[Data extracted from a collection]
------

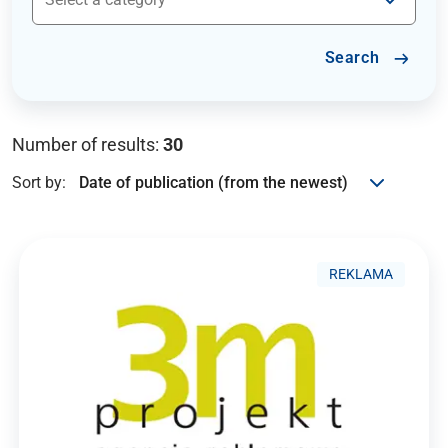
Search
Number of results:
30
Sort by:
REKLAMA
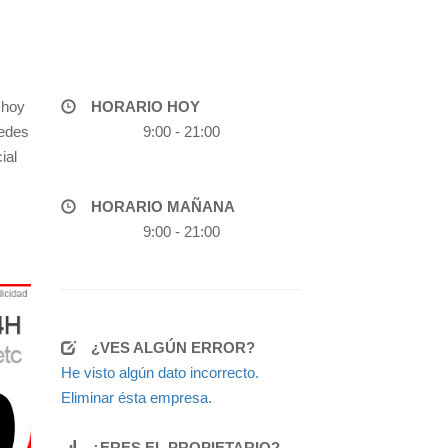
 hoy
HORARIO HOY
uedes
9:00 - 21:00
ial
HORARIO MAÑANA
9:00 - 21:00
¿VES ALGÚN ERROR?
He visto algún dato incorrecto.
Eliminar ésta empresa.
¿ERES EL PROPIETARIO?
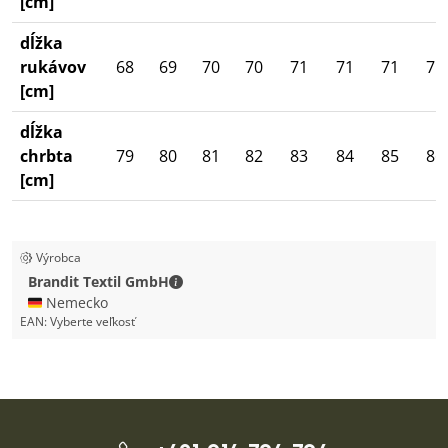
[cm]
dĺžka
rukávov
68
69
70
70
71
71
71
71
[cm]
dĺžka
chrbta
79
80
81
82
83
84
85
86
[cm]
Výrobca
Brandit Textil GmbH - Kontaktné údaje
Brandit Textil GmbH
🇩🇪 Nemecko
EAN:
Vyberte veľkosť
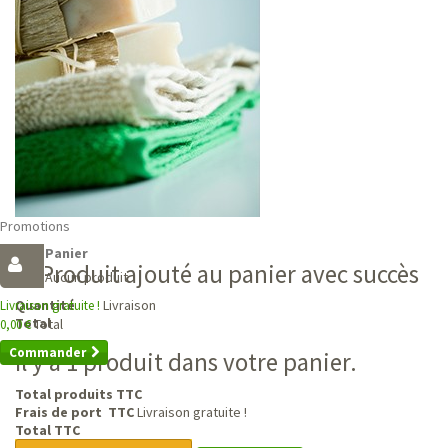
Promotions
Panier
Produit ajouté au panier avec succès
Aucun produit
Livraison
Quantité
Livraison gratuite !
Total
Total
0,00 €
Commander
Il y a 1 produit dans votre panier.
Total produits TTC
Frais de port TTC
Livraison gratuite !
Total TTC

------

[Problem] Which lines of the records above contain the word "Total"? Report each one in full.

[Exercise response]
Total
Total
Total produits TTC
Total TTC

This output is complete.